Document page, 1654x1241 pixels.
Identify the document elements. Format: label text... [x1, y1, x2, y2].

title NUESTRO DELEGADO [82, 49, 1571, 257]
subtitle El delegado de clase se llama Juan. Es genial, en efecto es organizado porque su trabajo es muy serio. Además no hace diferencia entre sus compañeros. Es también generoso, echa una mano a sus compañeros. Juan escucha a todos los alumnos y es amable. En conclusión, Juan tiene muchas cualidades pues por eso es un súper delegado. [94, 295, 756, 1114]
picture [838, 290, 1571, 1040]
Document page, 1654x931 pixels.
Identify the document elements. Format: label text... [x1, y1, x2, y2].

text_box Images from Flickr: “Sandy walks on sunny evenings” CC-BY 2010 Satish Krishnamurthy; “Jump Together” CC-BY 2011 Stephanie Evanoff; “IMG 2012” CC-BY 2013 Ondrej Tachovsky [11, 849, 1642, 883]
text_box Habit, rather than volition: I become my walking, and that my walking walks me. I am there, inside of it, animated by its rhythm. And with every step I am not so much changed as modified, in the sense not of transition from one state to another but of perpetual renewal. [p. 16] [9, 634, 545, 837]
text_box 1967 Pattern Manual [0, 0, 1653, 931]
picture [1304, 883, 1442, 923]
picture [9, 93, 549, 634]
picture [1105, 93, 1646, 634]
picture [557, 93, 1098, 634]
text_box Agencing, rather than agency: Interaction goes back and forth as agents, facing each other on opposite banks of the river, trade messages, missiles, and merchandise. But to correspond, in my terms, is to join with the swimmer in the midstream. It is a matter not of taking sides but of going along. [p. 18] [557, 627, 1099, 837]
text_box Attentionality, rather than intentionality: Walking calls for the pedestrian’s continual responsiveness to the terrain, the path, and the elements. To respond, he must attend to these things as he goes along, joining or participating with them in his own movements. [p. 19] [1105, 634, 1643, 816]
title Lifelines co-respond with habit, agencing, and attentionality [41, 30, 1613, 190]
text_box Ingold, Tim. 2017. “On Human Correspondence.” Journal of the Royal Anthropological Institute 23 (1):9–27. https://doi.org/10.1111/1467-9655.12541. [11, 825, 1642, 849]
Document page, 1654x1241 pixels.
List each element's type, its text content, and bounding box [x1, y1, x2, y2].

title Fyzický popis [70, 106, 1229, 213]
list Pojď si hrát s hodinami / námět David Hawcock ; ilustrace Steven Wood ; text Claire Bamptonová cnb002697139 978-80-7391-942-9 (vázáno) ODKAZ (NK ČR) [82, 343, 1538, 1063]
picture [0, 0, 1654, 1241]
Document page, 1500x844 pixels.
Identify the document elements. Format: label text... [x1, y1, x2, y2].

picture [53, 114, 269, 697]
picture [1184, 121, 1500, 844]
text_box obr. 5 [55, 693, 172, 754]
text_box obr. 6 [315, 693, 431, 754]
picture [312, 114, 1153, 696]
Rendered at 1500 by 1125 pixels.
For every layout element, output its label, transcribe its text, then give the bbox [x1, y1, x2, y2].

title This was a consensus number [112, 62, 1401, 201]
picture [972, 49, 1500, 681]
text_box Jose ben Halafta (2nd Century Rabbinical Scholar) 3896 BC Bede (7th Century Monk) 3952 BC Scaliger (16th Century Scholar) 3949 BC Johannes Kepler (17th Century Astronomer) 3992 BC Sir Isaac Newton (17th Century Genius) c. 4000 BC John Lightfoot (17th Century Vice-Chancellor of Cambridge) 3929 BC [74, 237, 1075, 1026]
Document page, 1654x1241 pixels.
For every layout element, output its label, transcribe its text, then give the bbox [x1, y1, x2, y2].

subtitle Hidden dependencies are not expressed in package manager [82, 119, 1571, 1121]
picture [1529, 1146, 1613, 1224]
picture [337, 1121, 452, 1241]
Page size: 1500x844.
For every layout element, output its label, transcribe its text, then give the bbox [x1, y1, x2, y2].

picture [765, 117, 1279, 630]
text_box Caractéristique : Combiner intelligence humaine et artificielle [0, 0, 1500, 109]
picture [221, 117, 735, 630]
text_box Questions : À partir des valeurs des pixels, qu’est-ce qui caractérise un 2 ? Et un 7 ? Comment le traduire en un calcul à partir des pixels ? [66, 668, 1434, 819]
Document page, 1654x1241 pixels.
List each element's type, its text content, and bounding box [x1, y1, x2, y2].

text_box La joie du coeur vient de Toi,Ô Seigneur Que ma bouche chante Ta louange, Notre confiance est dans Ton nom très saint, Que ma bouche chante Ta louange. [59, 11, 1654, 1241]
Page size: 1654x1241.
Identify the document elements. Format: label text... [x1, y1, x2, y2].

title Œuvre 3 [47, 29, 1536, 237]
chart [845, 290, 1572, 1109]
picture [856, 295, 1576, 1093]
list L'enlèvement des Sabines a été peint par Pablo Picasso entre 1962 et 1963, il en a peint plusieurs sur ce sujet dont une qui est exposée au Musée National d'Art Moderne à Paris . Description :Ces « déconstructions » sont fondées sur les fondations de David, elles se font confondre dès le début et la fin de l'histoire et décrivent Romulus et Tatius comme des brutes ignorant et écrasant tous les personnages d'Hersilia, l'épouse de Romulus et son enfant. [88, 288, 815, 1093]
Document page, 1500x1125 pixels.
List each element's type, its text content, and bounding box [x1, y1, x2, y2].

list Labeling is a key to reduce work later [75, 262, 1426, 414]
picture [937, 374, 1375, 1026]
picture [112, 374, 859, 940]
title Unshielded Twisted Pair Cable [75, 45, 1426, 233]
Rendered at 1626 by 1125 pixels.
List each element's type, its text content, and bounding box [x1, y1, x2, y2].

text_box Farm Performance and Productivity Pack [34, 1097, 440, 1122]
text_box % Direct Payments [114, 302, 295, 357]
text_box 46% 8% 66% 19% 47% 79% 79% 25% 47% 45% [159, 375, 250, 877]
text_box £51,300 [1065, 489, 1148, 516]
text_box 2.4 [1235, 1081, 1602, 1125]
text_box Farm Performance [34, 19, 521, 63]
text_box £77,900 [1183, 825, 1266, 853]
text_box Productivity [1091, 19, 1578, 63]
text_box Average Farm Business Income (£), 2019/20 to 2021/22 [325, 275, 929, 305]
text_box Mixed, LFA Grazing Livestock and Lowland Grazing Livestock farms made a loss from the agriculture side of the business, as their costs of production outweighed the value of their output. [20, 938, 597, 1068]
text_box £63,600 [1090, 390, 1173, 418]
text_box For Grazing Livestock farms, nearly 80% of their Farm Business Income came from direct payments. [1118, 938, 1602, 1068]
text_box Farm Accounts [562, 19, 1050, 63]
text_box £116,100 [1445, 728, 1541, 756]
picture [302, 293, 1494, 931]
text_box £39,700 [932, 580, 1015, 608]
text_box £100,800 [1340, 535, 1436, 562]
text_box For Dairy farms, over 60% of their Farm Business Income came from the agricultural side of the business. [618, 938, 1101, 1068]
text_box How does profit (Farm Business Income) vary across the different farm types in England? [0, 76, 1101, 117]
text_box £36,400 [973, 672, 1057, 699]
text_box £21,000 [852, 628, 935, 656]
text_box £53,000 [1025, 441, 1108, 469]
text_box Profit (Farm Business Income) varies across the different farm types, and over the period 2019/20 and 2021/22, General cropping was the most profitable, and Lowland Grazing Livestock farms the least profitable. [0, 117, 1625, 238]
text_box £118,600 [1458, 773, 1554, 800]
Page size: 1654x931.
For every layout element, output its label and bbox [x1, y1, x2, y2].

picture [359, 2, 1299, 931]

* _Instruction_:
Please turn the lines between the one containing "Document page, 1654x931 pixels." and the one containing "picture [557, 93, 1098, 634]", inclusive, into a JSON list of strings, one string per line, with blank lines left out.

* _Written reply_:
[
  "Document page, 1654x931 pixels.",
  "Identify the document elements. Format: label text... [x1, y1, x2, y2].",
  "text_box Images from Flickr: “Sandy walks on sunny evenings” CC-BY 2010 Satish Krishnamurthy; “Jump Together” CC-BY 2011 Stephanie Evanoff; “IMG 2012” CC-BY 2013 Ondrej Tachovsky [11, 849, 1642, 883]",
  "text_box Habit, rather than volition: I become my walking, and that my walking walks me. I am there, inside of it, animated by its rhythm. And with every step I am not so much changed as modified, in the sense not of transition from one state to another but of perpetual renewal. [p. 16] [9, 634, 545, 837]",
  "text_box 1967 Pattern Manual [0, 0, 1653, 931]",
  "picture [1304, 883, 1442, 923]",
  "picture [9, 93, 549, 634]",
  "picture [1105, 93, 1646, 634]",
  "picture [557, 93, 1098, 634]"
]